14.2.12

DVDs for V-Day: Love/Hate Stories

I swear I'm not here to piss on love stories.

In all honesty, I have much love for more than a few well-known wistful weepies (see: the Brokeback Mountain still kicking around my bedroom wall). But, to build on an idea dreamed up by a possible plagiarist of an Englishman, I think love is much more interesting (not to mention real) when its either sprung from, or becomes remains steeped in, some form of highly repressed hate. And no, it's not because I'm perpetually single. (Although, I'm sure it helps.)

This Valentine's Day let's buck the happily ever afters and those til-death-do-us-part paramours, and celebrate the anti-romances we can't help but love.
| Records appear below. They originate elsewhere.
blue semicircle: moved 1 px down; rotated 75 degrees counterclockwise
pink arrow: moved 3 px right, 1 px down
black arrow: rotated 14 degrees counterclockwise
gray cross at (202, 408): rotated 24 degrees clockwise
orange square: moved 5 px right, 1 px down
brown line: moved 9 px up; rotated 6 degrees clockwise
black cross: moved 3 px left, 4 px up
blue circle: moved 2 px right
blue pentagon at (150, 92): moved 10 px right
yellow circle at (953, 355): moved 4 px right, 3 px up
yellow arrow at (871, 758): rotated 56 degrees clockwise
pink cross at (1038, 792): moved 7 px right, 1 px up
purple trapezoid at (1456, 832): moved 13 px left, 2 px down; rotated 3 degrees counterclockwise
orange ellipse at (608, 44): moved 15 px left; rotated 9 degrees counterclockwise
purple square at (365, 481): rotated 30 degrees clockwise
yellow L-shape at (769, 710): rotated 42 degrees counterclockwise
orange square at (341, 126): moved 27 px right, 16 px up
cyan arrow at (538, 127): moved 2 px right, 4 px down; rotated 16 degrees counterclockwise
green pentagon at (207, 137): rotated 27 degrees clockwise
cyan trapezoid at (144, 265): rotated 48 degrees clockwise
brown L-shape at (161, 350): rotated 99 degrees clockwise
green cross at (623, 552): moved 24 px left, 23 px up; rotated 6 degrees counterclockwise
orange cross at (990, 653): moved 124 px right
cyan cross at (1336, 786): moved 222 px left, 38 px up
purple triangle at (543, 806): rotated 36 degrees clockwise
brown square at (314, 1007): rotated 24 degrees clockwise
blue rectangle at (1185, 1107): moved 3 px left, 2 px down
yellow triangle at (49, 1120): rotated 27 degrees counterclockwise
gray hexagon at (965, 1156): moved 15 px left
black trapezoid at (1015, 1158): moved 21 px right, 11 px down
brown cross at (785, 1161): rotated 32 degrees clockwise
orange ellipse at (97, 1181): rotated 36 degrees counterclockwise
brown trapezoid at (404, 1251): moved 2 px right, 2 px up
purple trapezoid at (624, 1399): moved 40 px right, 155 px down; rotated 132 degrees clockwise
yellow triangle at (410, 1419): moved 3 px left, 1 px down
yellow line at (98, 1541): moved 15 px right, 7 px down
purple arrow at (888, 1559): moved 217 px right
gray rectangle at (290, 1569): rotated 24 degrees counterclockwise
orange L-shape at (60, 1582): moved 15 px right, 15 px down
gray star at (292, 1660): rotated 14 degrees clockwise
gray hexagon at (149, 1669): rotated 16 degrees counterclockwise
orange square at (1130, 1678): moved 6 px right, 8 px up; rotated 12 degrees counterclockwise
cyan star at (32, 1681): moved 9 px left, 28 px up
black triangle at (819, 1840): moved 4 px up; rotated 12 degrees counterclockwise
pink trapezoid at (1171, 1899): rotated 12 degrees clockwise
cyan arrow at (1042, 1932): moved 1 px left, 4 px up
4) WHO'S AFRAID OF VIRGINIA WOOLF?


When I was in high school, I read the Edward Albee play which this 1966 film based on. Immediately, I compared it to my then-favourite movie, American Beauty. Looking back now, I admit there are some similarities between the two  - American dreams indefinitely deferred, fully grown couples acting like children towards one another - but this is much more heartbreaking. While American Beauty takes moments to grace our cheeks with rose petals and smidgens of helpless hope, Who's Afraid of Virginia Woolf? laps up the irksomeness, focusing solely on an awkward dinner party between jaggedly jaded, long-married man and wife, George and Martha (real-life doomed duo, Richard Burton and Elizabeth Taylor), and their clueless newlywed guests. Martha's words are so cutting towards her husband at times, her tongue ought to fly off.


3) BLUE VALENTINE


This 2010 drama was almost completely ignored come awards season due to its adverse effect on audiences, who apparently wanted to see Michelle Williams and Ryan Gosling cuddle and make like Mr. and Mrs. Smith (no, not the Angelina/Brad kind) for two hours. What they got instead was something groundbreaking - an up close and too personal (both in script and suggestive shooting) exploration of a relationship that never really was and thus, never really can be, through the eyes of two, equally unremarkable characters. What they got was far too many people's harsh truth.


2) REVOLUTIONARY ROAD 


Before this film, an adaptation of the Richard Yates novel of the same name, was released, it was touted as the much-awaited Jack and Rose reunion we had been waiting for since '97. But unlike Titanic, which brought a fresh-faced Leo DiCaprio and a fire-haired Kate Winslet together through the bow of a boat and the belts of Celine Dion, Revolutionary Road doesn't even try for a happy, heaven-set ending.  Every aspect of this 1950s suburbia-set drama - the bleak coloured clothes, the slow-progressing storyline, and DiCaprio and Winslet's brilliantly vacant, Oscar-deserving (but not nominated) performances - is depressing. But then again, so were plenty of marriages back then, when divorce was a fate worse than death.


1) SID AND NANCY



This one takes the poisoned chocolate cake simply because its doomed subjects - who led destructive, drug- and dagger-addled side-by-side lives until one of them died in a hotel bathroom - were real. The 1986 biopic documents the way-highs and skin-crawling lows of the infamously short-lived romance between Sex Pistols bassist Sid Vicious and his peroxide-happy girlfriend, Nancy Spungen.

Vicious and Spungen's journey was a dirty, sex, suicide pact and syringe-filled one, a fact that is not only admitted in this film, but embraced with reckless artistic abandon. Director Alex Webb brings out an unmatched (unless you count this), brutally infected rawness in his stars, Gary Oldman and Chloe Webb, making much of the movie, which is made up mostly of long-winded verbal and physical fights followed by rabid love-making, near-unbearable to watch. But there's also macabre beauty to all of it, like when Oldman takes to an empty, florescent light-covered stage to sing Vicious cover of "My Way" to his barbed wire crowned babe, or the bloody pair embrace in what will become one of their death beds.